Once a database is found and determined to be valid, the daemon moves out of startup mode and into its listening loop. It listens for the following events:
Node connects to network
Node leaves network
Node requests full database
Node publishes database update
Heartbeat from each currently connected node
Node publishes database update recorded when it was running standalone
Each of these events triggers specific events in the daemon, described in detail below:
Node Connects To Network
When a node connects to the network, the daemon will receive a UDP broadcast message announcing the arrival of the node. The daemon will then request the version number of the node. If the version does not match the daemon version, the node is notified that it cannot connect due to version problems, and ignored until it announces again. If the version does match, the daemon requests the hostname from the node, stores the result, adds the node to the list of currently connected nodes and returns to listen loop.
Node Leaves Network
When a node leaves the network, there is little for the daemon to do but to remove the node from the list of currently connected nodes (i.e., pending updates no longer matter). It will be assumed that if a node is announcing that it is leaving, it is because it is being shut down. If a heartbeat fails, the node will not be removed until 30 seconds of no heartbeat has elapsed.
Node Requests Full Database
After a node first connects, and it has been added to the list of active nodes by the daemon and processed any pending standalone transactions, the next thing that it should do is request a full copy of the current database from the daemon. The daemon should respond by sending a full copy of the database file to the node as quickly as possible, as the node has to wait to finish startup until this operation is completed.
Node Publishes Database Update
As noted above, whenever a node needs to write data to its own database, it must first send the update information to the daemon.
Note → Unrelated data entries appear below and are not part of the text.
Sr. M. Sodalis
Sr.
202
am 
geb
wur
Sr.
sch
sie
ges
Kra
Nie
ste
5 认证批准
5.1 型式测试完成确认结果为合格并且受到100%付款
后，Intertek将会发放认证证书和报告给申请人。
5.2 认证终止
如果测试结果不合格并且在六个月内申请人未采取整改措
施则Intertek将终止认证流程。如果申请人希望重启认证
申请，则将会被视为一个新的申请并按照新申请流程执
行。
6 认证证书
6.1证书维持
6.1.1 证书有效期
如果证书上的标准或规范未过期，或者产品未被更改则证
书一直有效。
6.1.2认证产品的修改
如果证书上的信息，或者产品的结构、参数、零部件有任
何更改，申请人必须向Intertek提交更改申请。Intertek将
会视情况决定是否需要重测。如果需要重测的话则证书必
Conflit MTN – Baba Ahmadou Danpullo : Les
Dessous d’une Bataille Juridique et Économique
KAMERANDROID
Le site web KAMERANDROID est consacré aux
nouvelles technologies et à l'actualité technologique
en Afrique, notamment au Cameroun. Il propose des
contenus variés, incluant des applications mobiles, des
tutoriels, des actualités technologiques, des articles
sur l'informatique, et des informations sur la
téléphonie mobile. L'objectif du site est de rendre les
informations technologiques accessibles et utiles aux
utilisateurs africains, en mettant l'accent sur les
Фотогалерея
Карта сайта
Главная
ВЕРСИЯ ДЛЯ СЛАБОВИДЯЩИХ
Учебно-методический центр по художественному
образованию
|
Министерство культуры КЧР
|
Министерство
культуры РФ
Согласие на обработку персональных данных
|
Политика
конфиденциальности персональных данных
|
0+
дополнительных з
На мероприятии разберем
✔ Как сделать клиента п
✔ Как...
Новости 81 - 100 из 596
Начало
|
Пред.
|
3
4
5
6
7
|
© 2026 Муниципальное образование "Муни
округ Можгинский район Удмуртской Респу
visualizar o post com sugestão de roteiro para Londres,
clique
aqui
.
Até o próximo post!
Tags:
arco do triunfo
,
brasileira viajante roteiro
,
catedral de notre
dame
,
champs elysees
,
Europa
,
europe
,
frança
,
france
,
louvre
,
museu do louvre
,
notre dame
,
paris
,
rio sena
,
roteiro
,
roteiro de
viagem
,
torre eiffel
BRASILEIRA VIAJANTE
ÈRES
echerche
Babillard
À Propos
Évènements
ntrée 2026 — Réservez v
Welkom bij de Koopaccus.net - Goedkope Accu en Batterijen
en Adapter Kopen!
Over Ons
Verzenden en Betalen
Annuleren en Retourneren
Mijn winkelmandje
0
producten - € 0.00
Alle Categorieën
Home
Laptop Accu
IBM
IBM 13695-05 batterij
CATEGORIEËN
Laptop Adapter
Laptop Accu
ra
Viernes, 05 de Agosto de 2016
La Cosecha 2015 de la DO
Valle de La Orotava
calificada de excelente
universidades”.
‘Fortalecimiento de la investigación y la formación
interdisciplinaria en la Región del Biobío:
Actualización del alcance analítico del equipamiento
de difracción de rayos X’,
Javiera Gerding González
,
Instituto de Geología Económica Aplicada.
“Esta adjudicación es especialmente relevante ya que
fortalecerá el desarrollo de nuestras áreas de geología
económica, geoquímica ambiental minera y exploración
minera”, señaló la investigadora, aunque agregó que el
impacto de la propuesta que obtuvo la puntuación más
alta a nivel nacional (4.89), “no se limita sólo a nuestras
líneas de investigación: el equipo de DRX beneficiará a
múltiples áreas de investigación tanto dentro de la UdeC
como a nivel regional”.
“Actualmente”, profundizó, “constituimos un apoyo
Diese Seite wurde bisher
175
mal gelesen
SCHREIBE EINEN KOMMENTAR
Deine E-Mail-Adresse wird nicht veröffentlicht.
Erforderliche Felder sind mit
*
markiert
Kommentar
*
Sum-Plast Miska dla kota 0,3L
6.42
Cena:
The daemon will then apply the change to the master copy of the CSA database, and send confirmation of a successful change or failed change back to the node. The node will then either make the change locally or report the error from the daemon, if one occurred.
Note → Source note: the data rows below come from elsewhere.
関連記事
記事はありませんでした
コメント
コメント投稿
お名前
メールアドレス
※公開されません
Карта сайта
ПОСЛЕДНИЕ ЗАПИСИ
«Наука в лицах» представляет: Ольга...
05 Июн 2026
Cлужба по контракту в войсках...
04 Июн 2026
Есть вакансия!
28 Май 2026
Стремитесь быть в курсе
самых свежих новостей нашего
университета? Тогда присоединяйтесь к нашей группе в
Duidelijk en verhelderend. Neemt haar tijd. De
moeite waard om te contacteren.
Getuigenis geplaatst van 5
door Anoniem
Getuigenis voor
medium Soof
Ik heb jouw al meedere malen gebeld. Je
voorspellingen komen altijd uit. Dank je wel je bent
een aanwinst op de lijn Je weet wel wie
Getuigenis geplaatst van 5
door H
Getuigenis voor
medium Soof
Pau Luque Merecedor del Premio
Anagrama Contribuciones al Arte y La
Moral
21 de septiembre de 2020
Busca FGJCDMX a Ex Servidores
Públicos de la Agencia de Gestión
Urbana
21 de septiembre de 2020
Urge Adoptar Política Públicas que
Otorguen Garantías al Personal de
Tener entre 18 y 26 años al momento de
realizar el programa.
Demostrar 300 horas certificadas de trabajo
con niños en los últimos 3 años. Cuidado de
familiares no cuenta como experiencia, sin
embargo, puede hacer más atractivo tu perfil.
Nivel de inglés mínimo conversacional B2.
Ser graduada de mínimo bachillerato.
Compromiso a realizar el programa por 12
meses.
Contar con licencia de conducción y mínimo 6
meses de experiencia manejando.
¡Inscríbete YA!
Periodically, the nodes will send a small message to the server to indicate that they are still connected. It is suggested that this be sent every 10 seconds. If the server does not receive a heartbeat when it was expecting one, it is assumed that the client has become disconnected. The server will continue to listen for up to 30 seconds after the last heartbeat before it removes the node from the list of active nodes. If the node is unable to get a response from the server for a heartbeat, the node assumes it has lost connection to the server immediately and warns the user, then shuts down.
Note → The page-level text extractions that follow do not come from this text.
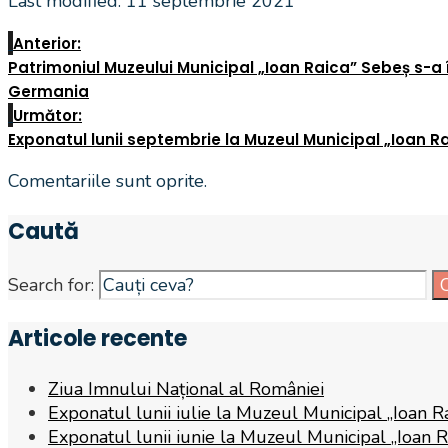
Last modified: 11 septembrie 2021
Anterior:
Patrimoniul Muzeului Municipal „Ioan Raica” Sebeș s-a 
Germania
Următor:
Exponatul lunii septembrie la Muzeul Municipal „Ioan Ra
Comentariile sunt oprite.
Caută
Search for:
Articole recente
Ziua Imnului Național al României
Exponatul lunii iulie la Muzeul Municipal „Ioan R
Exponatul lunii iunie la Muzeul Municipal „Ioan 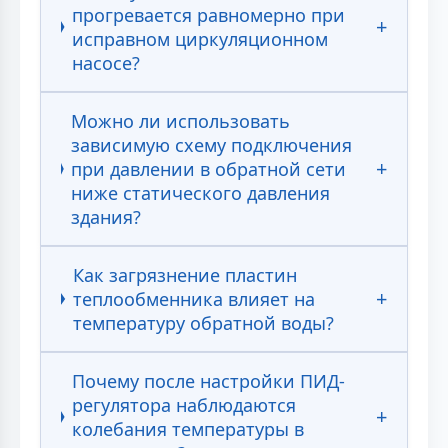
прогревается равномерно при
исправном циркуляционном
насосе?
Можно ли использовать
зависимую схему подключения
при давлении в обратной сети
ниже статического давления
здания?
Как загрязнение пластин
теплообменника влияет на
температуру обратной воды?
Почему после настройки ПИД-
регулятора наблюдаются
колебания температуры в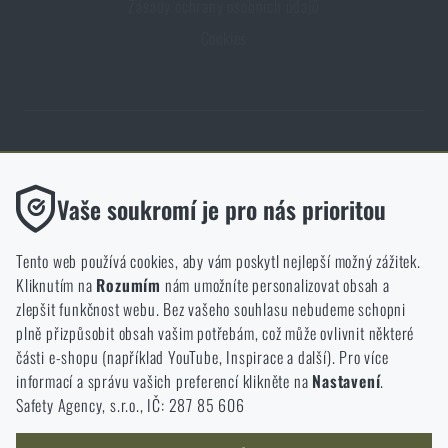
Zásady ochrany osobních údajů
Cookies
Obchod Rigad.cz získal díky spokojenosti ověřených zákazníků prestižní
certifikát Zlaté Ověřeno zákazníky.
Funkční
Vaše soukromí je pro nás prioritou
Bez nich by náš web vůbec nefungoval. U těchto cookies není
možné zakázat jejich ukládání.
Tento web používá cookies, aby vám poskytl nejlepší možný zážitek.
Kliknutím na
Rozumím
nám umožníte personalizovat obsah a
Analytické
zlepšit funkčnost webu. Bez vašeho souhlasu nebudeme schopni
NCAGE 828DG
Do těchto cookies se anonymně ukládá, jakým způsobem
plně přizpůsobit obsah vašim potřebám, což může ovlivnit některé
procházíte a používáte náš web. Pomáhají nám lépe chápat, co
části e-shopu (například YouTube, Inspirace a další). Pro více
se našim zákazníkům líbí a kterým směrem se máme ubírat.
informací a správu vašich preferencí klikněte na
Nastavení
.
Safety Agency, s.r.o., IČ: 287 85 606
Marketingové
Tyto cookies nám pomáhají optimalizovat reklamu směřující na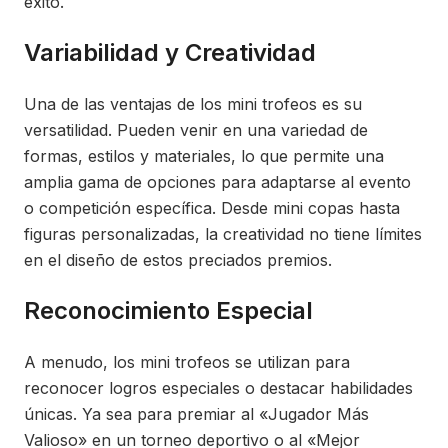
éxito.
Variabilidad y Creatividad
Una de las ventajas de los mini trofeos es su
versatilidad. Pueden venir en una variedad de
formas, estilos y materiales, lo que permite una
amplia gama de opciones para adaptarse al evento
o competición específica. Desde mini copas hasta
figuras personalizadas, la creatividad no tiene límites
en el diseño de estos preciados premios.
Reconocimiento Especial
A menudo, los mini trofeos se utilizan para
reconocer logros especiales o destacar habilidades
únicas. Ya sea para premiar al «Jugador Más
Valioso» en un torneo deportivo o al «Mejor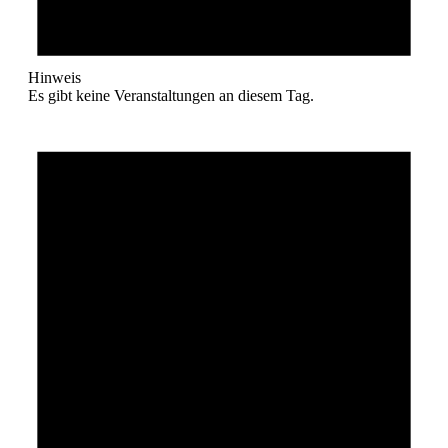
Hinweis
Es gibt keine Veranstaltungen an diesem Tag.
Node Publishes Standalone Database Update:
When a copy of CSA is started and there is no connection available to the daemon, the node runs in standalone mode. This can occur when a satellite office is disconnected, a user takes a laptop traveling, etc. When CSA runs in standalone mode, instead of sending each database update to the daemon before executing on the local database, all transactions are run against the local database and a record of which rows were affected in which tables is kept. When the node next connects to the daemon, before it can request a full database, it must publish these changes to the daemon. The node will provide the database table name, row id, and row data (including a timestamp to the second from when it was last modified) for each modified row. The server will have to analyze this data and make some decisions. Specifically, the server will have to determine if the data presented will require an insert of new data or an update to existing data. If the data requires an insert, it is simply inserted. If it requires an update, the server checks the timestamp of the master copy of the data, and uses the most recent one. The logic for determining if the data presented requires an update or insert is not included here, as the rules for what should be updated will depend on your particular application and use cases.